Aufgabe 1:
Beantworte anhand des Textes über die Dorfener Schaberer diese Fragen:
(a) Welchen Preis hat Franz Streibl 2022 bekommen?
(b) In welchem Jahr ist das Gedicht über die Schabererbruderschaft entstanden?
(c) Wo haben sich die Schaberer getroffen?

Von Thomas Daller, Dorfen

Die "Goldenen Zwanziger" gelten als Blütezeit der Weimarer Republik, aber insbesondere auf dem Land gab es eine hohe Arbeitslosigkeit. Der Dorfener Lokalhistoriker Franz Streibl, der 2022 den Kulturpreis des Landkreises Erding erhalten hat, hat dazu in alten Unterlagen einen interessanten Fund gemacht. Er stieß auf ein altes Foto der Schabererbruderschaft von Dorfen und auf ein Gedicht über diese, das vor genau 100 Jahren, 1924, verfasst worden ist. Bei diesen Schaberern handelte es sich insbesondere um Handwerker, die zwar eine Arbeitsstelle, aber keine Arbeit hatten. Sie trafen sich am Dorfener Rathausplatz, um über die schlechten Zeiten zu diskutieren und Wohlhabendere dazu aufzufordern, ihnen eine Mass Freibier zu spendieren.

Datenauszug:
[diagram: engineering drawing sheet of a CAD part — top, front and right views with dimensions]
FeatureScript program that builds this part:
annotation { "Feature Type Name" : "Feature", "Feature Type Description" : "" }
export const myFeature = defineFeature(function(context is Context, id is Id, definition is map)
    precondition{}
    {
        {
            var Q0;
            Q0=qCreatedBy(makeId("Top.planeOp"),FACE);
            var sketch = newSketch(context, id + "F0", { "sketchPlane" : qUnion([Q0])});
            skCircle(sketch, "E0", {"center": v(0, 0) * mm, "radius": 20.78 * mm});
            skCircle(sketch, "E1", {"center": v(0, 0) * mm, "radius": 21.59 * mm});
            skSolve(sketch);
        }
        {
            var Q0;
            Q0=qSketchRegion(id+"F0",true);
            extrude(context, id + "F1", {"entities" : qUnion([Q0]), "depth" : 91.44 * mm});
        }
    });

Aufgabe 2: Gib die Zeilen der Datensätze vom Anfang bis einschließlich der Zeile mit „var sketch = newSketch(context, id“ als nummerierte Liste wieder und lass dabei Leerzeilen weg.

Schriftliche Antwort 1:
(a) Den Kulturpreis des Landkreises Erding.
(b) 1924.
(c) Am Dorfener Rathausplatz.

Schriftliche Antwort 2:
1. [diagram: engineering drawing sheet of a CAD part — top, front and right views with dimensions]
2. FeatureScript program that builds this part:
3. annotation { "Feature Type Name" : "Feature", "Feature Type Description" : "" }
4. export const myFeature = defineFeature(function(context is Context, id is Id, definition is map)
5.     precondition{}
6.     {
7.         {
8.             var Q0;
9.             Q0=qCreatedBy(makeId("Top.planeOp"),FACE);
10.             var sketch = newSketch(context, id + "F0", { "sketchPlane" : qUnion([Q0])});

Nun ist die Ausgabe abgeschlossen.